I still take the piss out of him to this day, being a bit of an idiot is one of the things I love the most about him!!

simplekindoflife · 05/01/2020 10:31

Been on his Twitter and he posted a selfie this morning of him squinting into the sun that says "Thoughtful" across it. I think we are not meant to be.*
*

He's such a pretentious pansy isn't he! Grin

RogueV · 05/01/2020 10:33

Thoughtful?

What a twat.

isitpossibleto · 05/01/2020 10:35

Very insecure, pretentious, overly sensitive.....he’d be a fucking joy a couple of years down the line.

isitpossibleto · 05/01/2020 10:40

Also - bet my last pound he’s a beardy woke-bro

Topseyt · 05/01/2020 10:49

It is hilarious, and you definitely dodged a bullet there.

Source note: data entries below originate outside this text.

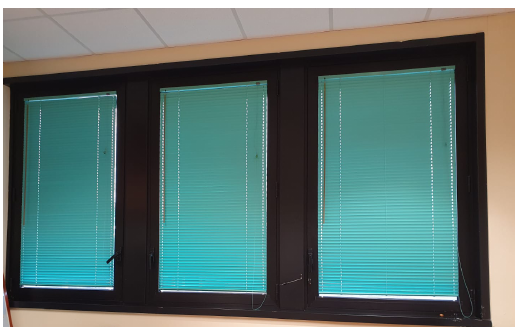
Figure 20. Windows shutters.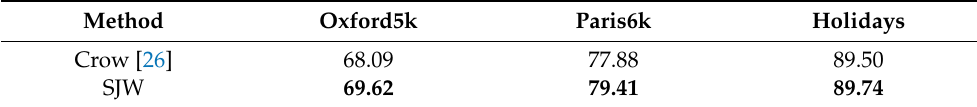
Table 3. Performance (mAP) comparison of cross-dimensional weighting (Crow) [26] and saliency joint weighting (SJW) on the Paris6k, Oxford5k, and Holidays data sets. The best result is highlighted in bold. Method Oxford5k Paris6k Holidays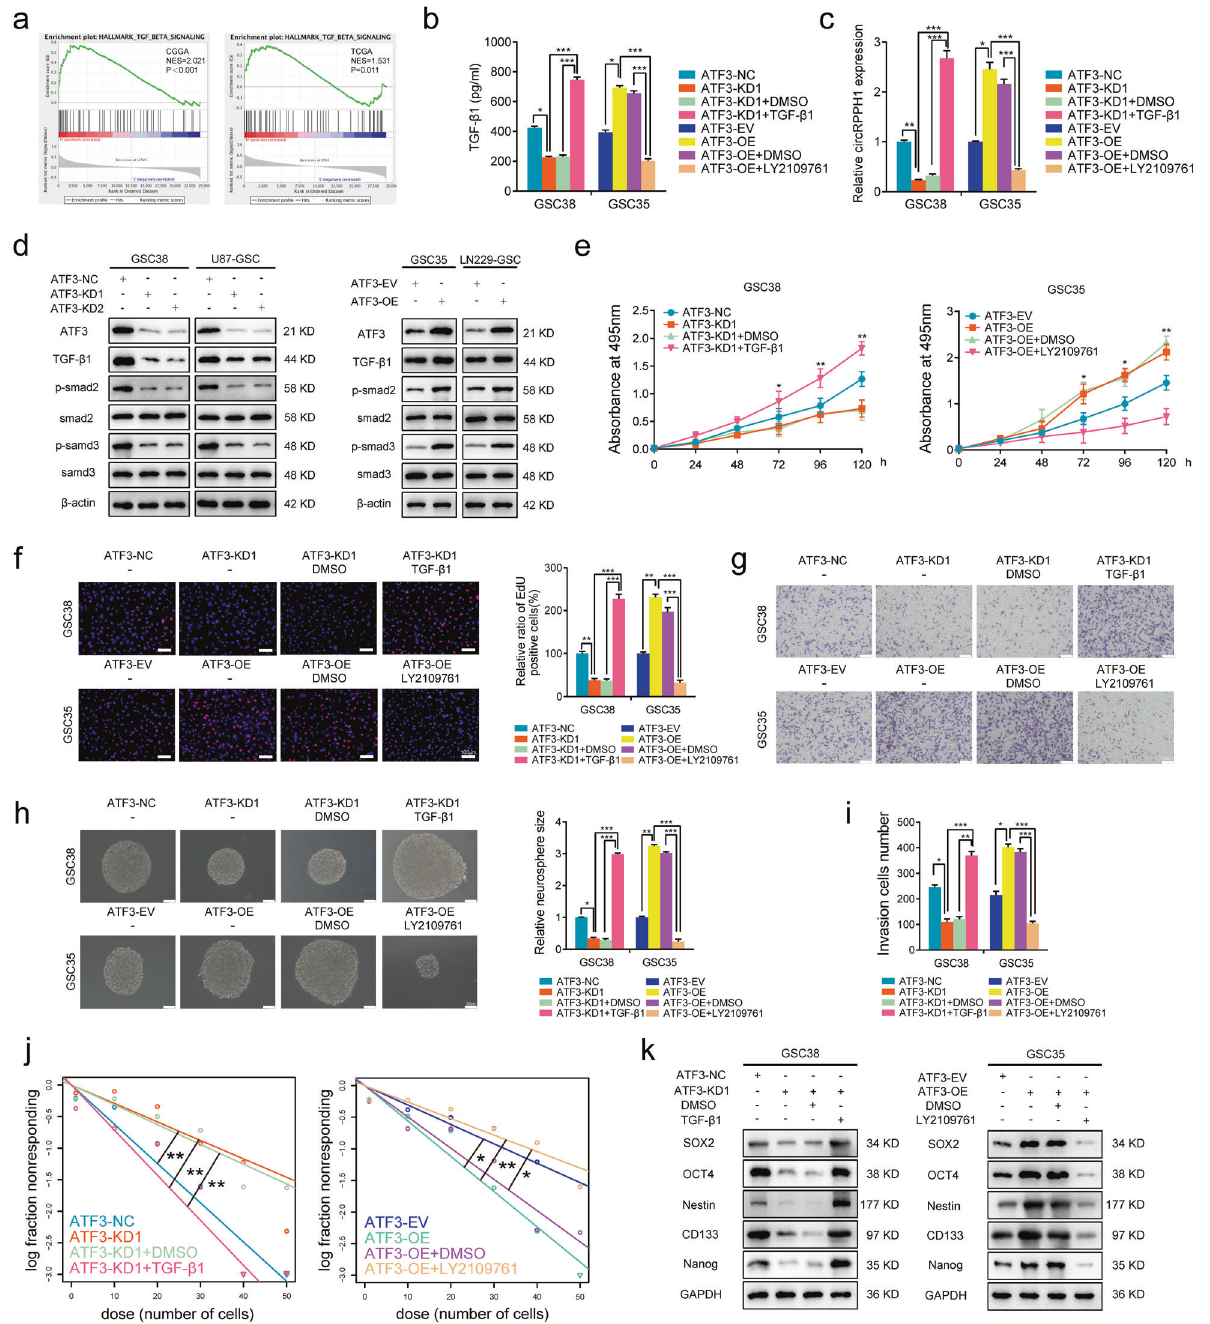
Fig. 7 ATF3 can promote the malignant phenotype of GSCs via activating TGF- β 1/Smad2 signaling. a Gene set enrichment analysis (GSEA) showed that high expression of ATF3 is positively associated with the TGF- β signaling pathway through data from the TCGA and CGGA datasets. (CGGA: p < 0.01; TCGA: p = 0.011). b ELISA assays detected the secretion of TGF- β 1 after ATF3 knockdown or overexpression. (GSC38: p < 0.001; GSC35: p < 0.001; One-Way ANOVA). c The expression of circRPPH1 after ATF3 knockdown or overexpression with TGF- β 1 or LY2109761 was detected by qPCR. (GSC38: p < 0.001; GSC35: p < 0.001; One-Way ANOVA). d Western blotting showed that ATF3-KD mediated the less expression of p-smad2 and p-smad3, while ATF3-OE elevated them. e MTS assays showed that the cell viability of ATF3-KD GSCs was improved by TGF- β 1 treatment. And LY2109761 could inhibit the cell viability of ATF3-OE GSCs. (GSC38: p < 0.01; GSC35: p < 0.01; One-Way ANOVA). f , g , i EdU assays and Transwell assays showed the proliferation and invasion abilities of ATF3-KD GSCs were enhanced under TGF- β 1 treatment. LY2109761 inhibited them in ATF3-OE GSCs Scale bar = 100 μ m. (GSC38: p < 0.001; GSC35: p < 0.001; One-Way ANOVA). h, j Neurospheres formation assays and extreme limiting dilution analysis revealed that the sphere-forming and self-renewing capacity of ATF3- KD GSCs were enhanced under TGF- β 1 treatment. LY2109761 could inhibit them in ATF3-OE GSCs Scale bar = 100 μ m. (GSC38, kd vs. nc: p = 0.00621, kd vs. kd + TGF β 1: p = 0.0011; kd + DMSO vs. kd + TGF β 1: p = 0.00228; GSC35, oe vs. ev: p = 0.0259, oe vs. oe + LY2109761: p = 0.00534, oe + DMSO vs. oe + LY2109761: p = 0.0184; ELDA analysis; circles represent corresponding points, triangles mean the point is outside of the log fraction number wells). k Western blotting showed that the stemness markers expression in ATF3-KD GSCs was upregulated by TGF- β 1 treatment. And LY2109761 could inhibit the expression in ATF3-OE GSCs. All results are obtained as the mean ± SD under at least biological triplicate assays. * p < 0.05, ** p < 0.01, *** p < 0.001. Cell Death and Disease (2022)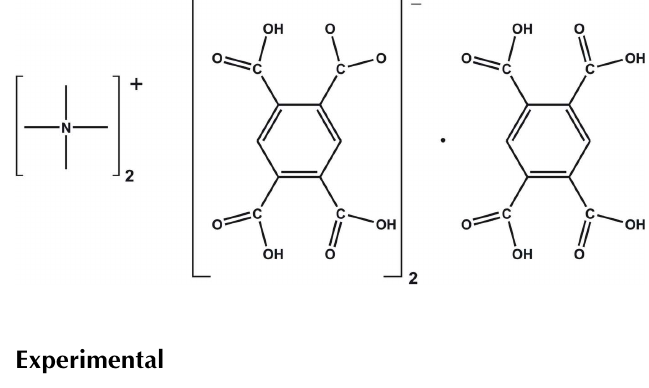
Data collection Bruker Kappa APEXII diffractometer Absorption correction: multi-scan ( SADABS ; Sheldrick, 1998)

Do you follow him on Twitter? Put up a tweet asking what kind of twats spray Lidl toilet freshener into their beards?

P999 · 05/01/2020 10:51

Whatnow40. Hilarious. But whats with all these men dousing themselves with random stuff from our bathrooms? Think will take myself to Lidl to see if they sell chemical depilatories. Not cos I'll use it, but to put it somewhere prominent in my bathroom and see what happens with my next conquest.

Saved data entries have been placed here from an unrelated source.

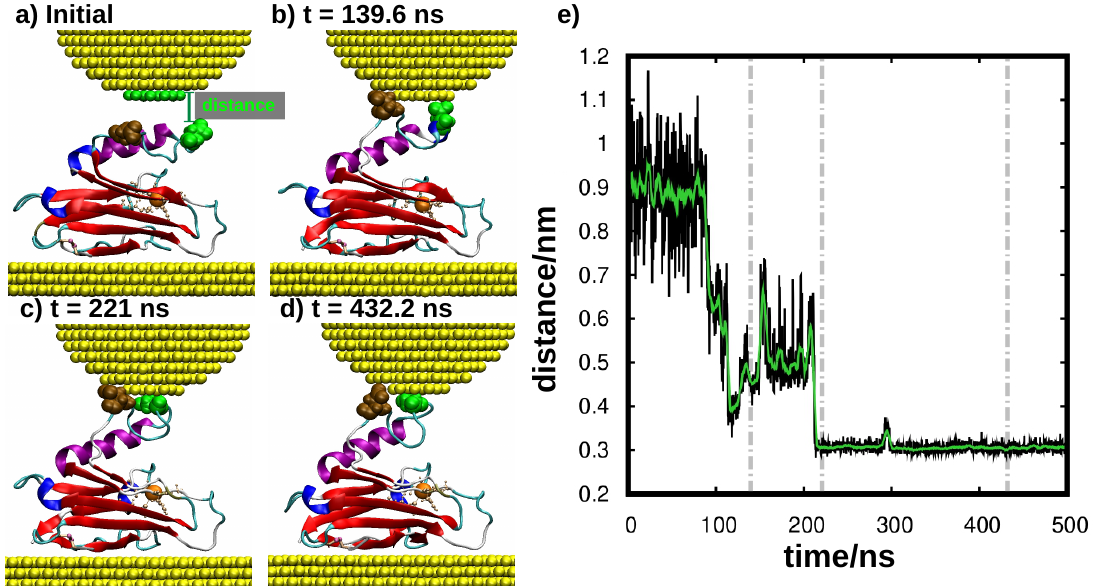
Figure 3. Dynamics of blinking tip-protein-surface contacts. ( a – d ) molecular dynamics (MD) simulation snapshots at representative tip-protein distances. The selected frames are highlighted via a gray dashed lined in panel ( e ). The surface/tip Au atoms are represented as yellow spheres, and the protein is represented using its secondary structure ( β -sheets in red, α -helix in purple, turns in cyan and random coils in gray). Note that the water molecules were not represented for clarity purposes. The two main anchoring amino acids in the protein-tip contact, i.e., the aspartic acids 76 and 69, are marked in brown and green color, respectively. ( e ) Time evolution of the distance between the tip and the topmost azurin atom (residue 69) in the MD simulations. The distance is defined as the difference between the z coordinate of the bottommost tip layer geometric center and the geometric center of the residue 69. In black, we represent the raw data, and in green, its running average over 6 ns time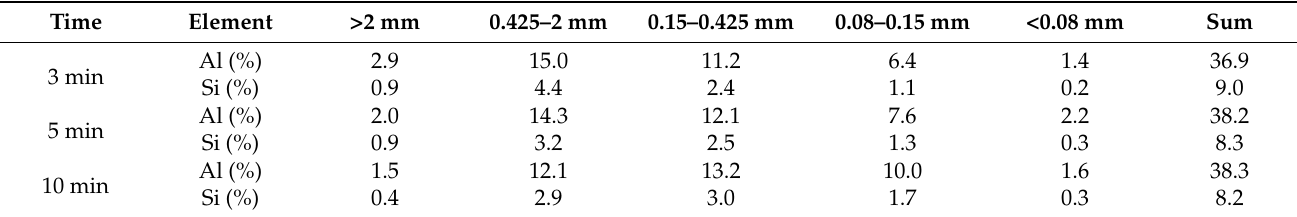
Table 1. Mass fractions of elements obtained with steel bar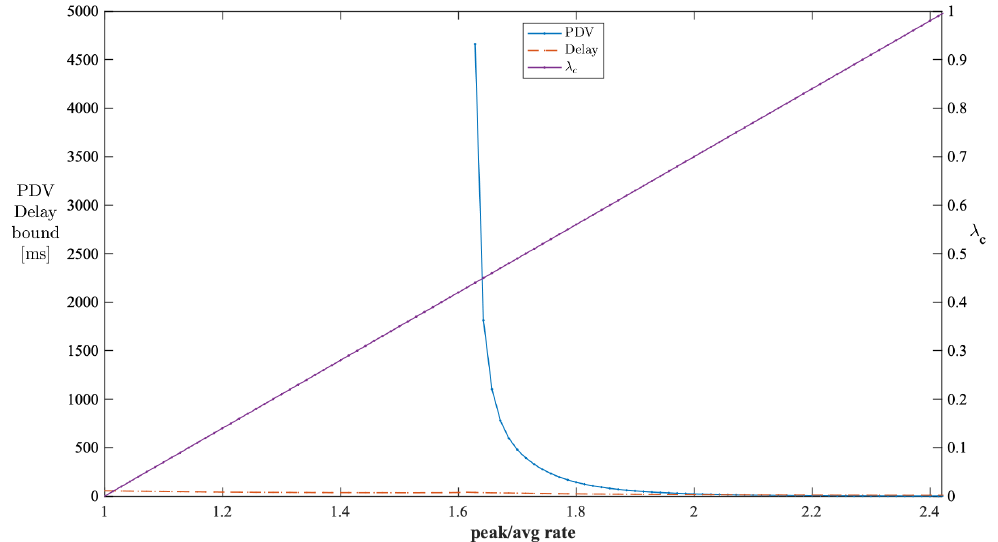
Figure 10. Impact of the peak-to-average rate ratio of cross traffic on the PDV bound in a single-stage network (constant µ c ).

chilling19 · 05/01/2020 11:02

🤣🤣🤣🤣🤣🤣

NumbersStation · 05/01/2020 13:05

Woke and beardy? Woke maybe but I doubt beardy. If he hasn’t rubbed off his beard with all of his pensive chinny reckons to the sun, he’ll have had a reaction to the spray and will have debearded by clawing himself silly with the itching.

He’ll probably look like Shaggy from Scoobydoo by now.

TwentyViginti · 05/01/2020 13:13

He'd washed his face with my Femfresh muff wash

This instantly reminded of a joke I was sent.

Man - Why do I get a hard on when I look in the mirror?

Woman - Even your dick thinks you're a cunt!

Sorry Grin

AnnDaloozier · 05/01/2020 15:02

I’ve looked on twitter. Can’t find him

FlyMayBe · 05/01/2020 17:18

I bloody love this thread.

Loobeard? Genius!!! Grin

SisterAgathaVanHelsing · 05/01/2020 18:30

Hope he doesn't smoke. That stuff's flammable.

youkiddingme · 05/01/2020 18:54

You came for a pizza the action
But left in a lavendar haze
We thank you for the mega distraction
Please don't set your face-hair ablaze
We've grown to like you more than a Lidl
Bog-standard date you were certainly not
When you popped of to have a quick piddle
Your new aroma surprised OP a lot
May your inner-ring remain sacred
We know you won't take any crap
It's a shame it didn't pan out
Loobeard you're a legendary chap!

AnneKipanki · 05/01/2020 18:56

Wonderful @youkiddingme

leostar1994 · 05/01/2020 19:36

This thread has given me such a good giggle.

I think you're definitely better out of it though OP! His text was very patronising - he's embarrassed himself and trying to make you feel guilty. Who needs that?

powow · 05/01/2020 19:48

That poem is bang on! Send him that! Brilliant. Loobeard....hahaha!!